Shine226 commented 4 years ago

For example: Scatterplot : var vars = { x: d.colVar, y: d.rowVar, z: d.value, categoryAttr: d.categoryAttr, category: d.category, trend_type: d.trend_type}; Slopegraph: var vars = { x: d.colVar, left: d.start, right: d.end, keyName: d.keyName, index: d.index, protectedAttr: d.protectedAttr, weightingAttr: d.weightingAttr, targetAttr: d.targetAttr, target_var_type: d.target_var_type, slopeKey: d.slopeKey};

brownsarahm commented 4 years ago

where are these functions? are they python or js?

From a cell of the distance heatmap, you can reconstruct the information needed for either plot ( the feat1,feat2, groupby, subgroup). Then with those and the labeled_df you can get the rest of the info.

Shine226 commented 4 years ago

They are in js. For scatterplot, we just need to prepare one dataset for detail view. For different rank-trend, we need to prepare different subdatasets for detail view.

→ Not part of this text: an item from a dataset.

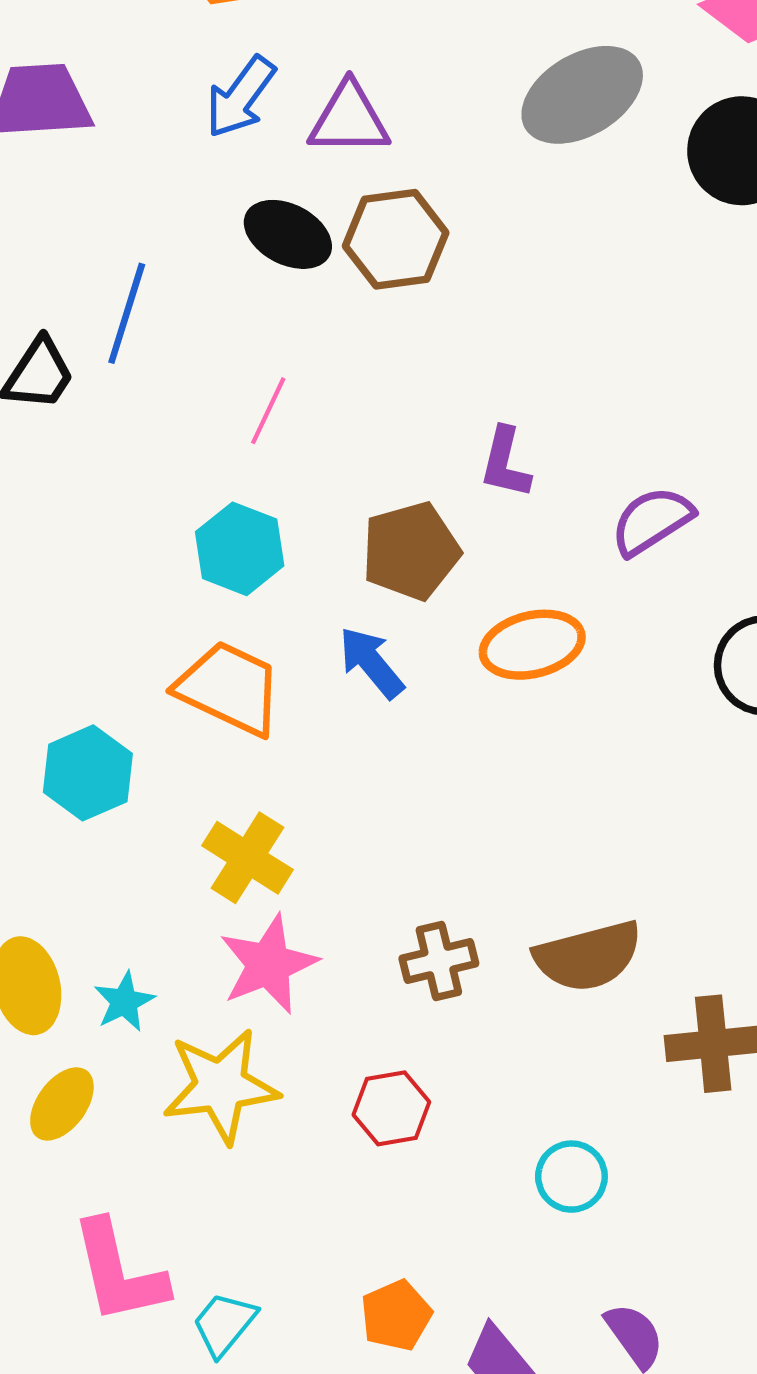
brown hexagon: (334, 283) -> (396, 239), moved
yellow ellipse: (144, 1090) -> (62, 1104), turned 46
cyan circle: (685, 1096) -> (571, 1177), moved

Shine226 commented 4 years ago

In models.py, Regression:

        result_dict = {'trend_type' : 'pearson_corr',
                        'categoricalVars': categoricalVars, 
                        'continousVars': regression_vars, 
                        'corrAll': corrAll.to_json(),
                        'groupby_info': groupby_info,
                        'corrSubs': [corrSub.to_json() for corrSub in correlationMatrixSubgroups]}

Rank Trend:

            result_dict = {'trend_type' : 'rank_trend',
                        'protectedVars': protectedVars,
                        'explanaryVars': groupbyAttrs.tolist(), 
                        'targetAttr': targetAttr,
                        'target_var_type': target_var_type,
                        'weighting_var': weighting_var,
                        'ratioRateAll': ratioRateAll,
                        'rateAll':[eachRateAll.to_json() for eachRateAll in rateAll],
                        'ratioSubs': [ratioSub.to_json() for ratioSub in ratioRateSub],
                        'rateSubs': [eachRateSub.to_json() for eachRateSub in rateSub]}

We also need to prepare for the data.

Shine226 commented 4 years ago

Actually, some computation are duplicated. you @brownsarahm did once in the wiggum python library, then I also did similar computation in the models.py for visualization.